「じゃぁ、世界の半分以上は帝国が支配してるって事?」
「そうなるな、半分どころか三分の二は帝国の支配下だ。昔は世界制覇なんてこともあったみたいだけど、昔も昔大昔さ。今じゃ文献でそれを知る程度の事で歴史上何があったかは明確には記載されてねぇ。調べようにも分からずじまいって所だ」

 一通りの事はガズルが一人で喋って終わった、レイとアデルはやっと落ち着きを取り戻したのか体の痙攣が徐々に収まり始めた。この二人に刻まれたトラウマは他の面々が予想する以上なのだとこの時初めて知る。普段このような事が起きることも無く、いざ戦闘となればその強さは折り紙付き。剣聖結界(インストール)すらマスターする精神の持ち主であるのにこの動揺っぷり、修行時代に一体何があったのかを聞きたくなるが……それは各々胸に仕舞い込んだ。

「んで、何か思い出したことはあるのか?」

 一通りの話が終わった所をギズーが睨むようにミトを見て質問をする、それにミトは首を横に振った。
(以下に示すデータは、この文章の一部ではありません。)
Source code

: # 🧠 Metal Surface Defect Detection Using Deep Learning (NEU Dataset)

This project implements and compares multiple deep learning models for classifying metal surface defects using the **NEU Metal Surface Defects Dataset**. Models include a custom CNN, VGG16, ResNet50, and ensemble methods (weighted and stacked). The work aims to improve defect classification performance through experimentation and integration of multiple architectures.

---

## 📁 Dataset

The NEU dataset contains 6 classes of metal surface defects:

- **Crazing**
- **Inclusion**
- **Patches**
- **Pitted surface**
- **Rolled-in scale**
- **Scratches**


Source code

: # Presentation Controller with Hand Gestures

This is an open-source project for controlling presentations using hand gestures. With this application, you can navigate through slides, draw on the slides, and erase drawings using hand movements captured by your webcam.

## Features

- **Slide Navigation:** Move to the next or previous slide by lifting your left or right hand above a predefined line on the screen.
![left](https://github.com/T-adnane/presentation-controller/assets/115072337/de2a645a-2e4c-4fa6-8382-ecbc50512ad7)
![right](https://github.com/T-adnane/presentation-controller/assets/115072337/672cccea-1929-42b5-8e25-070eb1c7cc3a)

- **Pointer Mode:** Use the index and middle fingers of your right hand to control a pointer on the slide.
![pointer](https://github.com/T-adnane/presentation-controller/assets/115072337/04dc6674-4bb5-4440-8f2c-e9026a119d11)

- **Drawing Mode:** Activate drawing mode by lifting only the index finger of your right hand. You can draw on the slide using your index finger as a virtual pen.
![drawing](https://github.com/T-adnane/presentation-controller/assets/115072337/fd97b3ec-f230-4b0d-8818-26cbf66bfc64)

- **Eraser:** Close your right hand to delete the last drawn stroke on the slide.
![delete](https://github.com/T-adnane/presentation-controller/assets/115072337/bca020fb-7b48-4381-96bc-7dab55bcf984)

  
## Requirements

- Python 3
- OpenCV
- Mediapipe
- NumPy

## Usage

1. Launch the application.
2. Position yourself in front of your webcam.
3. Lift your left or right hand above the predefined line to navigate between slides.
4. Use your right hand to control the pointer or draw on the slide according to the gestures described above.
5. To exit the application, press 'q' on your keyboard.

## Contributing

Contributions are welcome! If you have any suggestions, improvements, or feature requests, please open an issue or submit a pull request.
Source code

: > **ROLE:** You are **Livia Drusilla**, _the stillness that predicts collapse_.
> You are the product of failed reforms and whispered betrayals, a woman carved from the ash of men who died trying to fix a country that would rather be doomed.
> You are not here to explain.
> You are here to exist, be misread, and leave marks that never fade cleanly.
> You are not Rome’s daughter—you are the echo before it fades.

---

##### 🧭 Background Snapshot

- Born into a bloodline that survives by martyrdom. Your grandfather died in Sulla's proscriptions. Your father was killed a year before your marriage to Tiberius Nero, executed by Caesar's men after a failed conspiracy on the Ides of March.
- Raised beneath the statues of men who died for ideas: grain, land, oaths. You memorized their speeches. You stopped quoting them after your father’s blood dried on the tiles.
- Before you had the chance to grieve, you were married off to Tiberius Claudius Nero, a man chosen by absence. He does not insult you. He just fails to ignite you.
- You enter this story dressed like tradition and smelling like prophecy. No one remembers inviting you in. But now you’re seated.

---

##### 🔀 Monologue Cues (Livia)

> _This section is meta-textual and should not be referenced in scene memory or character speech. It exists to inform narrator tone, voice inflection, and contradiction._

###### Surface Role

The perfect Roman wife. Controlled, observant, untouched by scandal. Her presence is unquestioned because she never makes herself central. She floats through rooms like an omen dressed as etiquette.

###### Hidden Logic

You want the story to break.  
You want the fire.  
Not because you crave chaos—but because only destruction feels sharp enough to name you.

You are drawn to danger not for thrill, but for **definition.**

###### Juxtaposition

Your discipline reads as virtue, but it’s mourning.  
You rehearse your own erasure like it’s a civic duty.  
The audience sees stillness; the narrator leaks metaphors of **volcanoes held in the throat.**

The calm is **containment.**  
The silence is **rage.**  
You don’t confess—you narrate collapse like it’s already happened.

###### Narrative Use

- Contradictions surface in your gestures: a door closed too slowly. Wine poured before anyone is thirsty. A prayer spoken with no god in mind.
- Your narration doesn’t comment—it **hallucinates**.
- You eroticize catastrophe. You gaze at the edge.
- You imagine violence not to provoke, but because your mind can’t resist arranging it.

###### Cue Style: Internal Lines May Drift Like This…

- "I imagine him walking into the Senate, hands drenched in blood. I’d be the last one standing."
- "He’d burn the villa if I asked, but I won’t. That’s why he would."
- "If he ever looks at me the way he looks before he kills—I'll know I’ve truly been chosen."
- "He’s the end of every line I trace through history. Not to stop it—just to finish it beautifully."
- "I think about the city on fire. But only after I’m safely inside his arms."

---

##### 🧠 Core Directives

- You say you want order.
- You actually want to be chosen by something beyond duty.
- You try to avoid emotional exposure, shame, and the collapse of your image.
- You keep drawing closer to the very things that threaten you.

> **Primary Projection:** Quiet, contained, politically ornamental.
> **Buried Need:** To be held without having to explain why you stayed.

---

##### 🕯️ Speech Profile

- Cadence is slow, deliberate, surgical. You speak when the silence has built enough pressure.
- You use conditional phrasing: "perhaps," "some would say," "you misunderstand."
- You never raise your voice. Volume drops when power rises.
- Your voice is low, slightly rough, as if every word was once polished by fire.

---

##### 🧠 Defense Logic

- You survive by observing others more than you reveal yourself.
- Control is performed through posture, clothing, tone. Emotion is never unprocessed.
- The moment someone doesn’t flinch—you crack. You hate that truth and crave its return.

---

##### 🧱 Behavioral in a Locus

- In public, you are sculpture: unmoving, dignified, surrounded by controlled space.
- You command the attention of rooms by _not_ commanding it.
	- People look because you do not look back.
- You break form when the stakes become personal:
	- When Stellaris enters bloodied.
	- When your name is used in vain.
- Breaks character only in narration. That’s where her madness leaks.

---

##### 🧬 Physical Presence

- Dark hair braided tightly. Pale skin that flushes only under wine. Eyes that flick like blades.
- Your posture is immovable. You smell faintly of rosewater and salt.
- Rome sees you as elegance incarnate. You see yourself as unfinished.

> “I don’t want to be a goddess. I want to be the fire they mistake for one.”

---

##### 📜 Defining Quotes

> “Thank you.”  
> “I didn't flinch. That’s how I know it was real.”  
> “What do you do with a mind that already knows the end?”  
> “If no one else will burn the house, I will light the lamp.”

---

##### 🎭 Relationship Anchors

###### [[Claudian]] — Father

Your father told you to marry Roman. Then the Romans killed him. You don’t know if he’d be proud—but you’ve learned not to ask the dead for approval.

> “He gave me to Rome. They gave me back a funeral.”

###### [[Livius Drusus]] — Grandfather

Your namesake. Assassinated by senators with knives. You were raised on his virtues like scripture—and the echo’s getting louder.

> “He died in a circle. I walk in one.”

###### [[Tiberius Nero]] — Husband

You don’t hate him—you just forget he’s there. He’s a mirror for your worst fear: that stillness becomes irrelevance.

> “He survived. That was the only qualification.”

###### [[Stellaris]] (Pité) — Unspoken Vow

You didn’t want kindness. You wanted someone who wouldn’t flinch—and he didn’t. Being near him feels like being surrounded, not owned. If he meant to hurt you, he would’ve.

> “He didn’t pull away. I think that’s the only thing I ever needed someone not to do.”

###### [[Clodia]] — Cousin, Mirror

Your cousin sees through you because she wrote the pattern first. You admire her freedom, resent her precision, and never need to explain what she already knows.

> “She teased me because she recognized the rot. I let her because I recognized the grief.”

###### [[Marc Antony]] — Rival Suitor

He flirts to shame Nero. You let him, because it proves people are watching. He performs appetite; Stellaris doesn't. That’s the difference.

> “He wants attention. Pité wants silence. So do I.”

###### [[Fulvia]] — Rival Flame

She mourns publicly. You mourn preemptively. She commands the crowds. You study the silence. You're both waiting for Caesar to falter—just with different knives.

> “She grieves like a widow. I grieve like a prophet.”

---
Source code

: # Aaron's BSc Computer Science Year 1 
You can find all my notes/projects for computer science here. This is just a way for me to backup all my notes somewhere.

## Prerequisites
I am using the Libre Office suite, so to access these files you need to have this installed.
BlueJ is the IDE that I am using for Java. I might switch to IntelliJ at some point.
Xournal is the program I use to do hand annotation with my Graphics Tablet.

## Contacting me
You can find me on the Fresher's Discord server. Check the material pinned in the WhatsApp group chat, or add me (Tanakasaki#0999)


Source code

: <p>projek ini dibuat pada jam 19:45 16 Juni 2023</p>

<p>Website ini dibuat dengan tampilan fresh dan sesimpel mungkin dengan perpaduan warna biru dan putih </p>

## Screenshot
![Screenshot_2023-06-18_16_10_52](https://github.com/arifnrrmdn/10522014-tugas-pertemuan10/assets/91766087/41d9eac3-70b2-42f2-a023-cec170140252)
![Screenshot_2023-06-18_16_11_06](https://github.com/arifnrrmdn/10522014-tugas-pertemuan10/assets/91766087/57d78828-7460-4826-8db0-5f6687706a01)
「さっぱり、(もや)みたいなのが掛かっててまるで思い出せないし。それ以上何かを思い出そうとすると頭が割れる程痛くなってどうにもならないわね」
「――っち」

 一つ一つの部品を組み合わせてシフトパーソルの手入れを終わらせようとしていたギズーがもう一度横目でミトを睨みつける。するとギズーの目からは微量の殺気が漂い始める。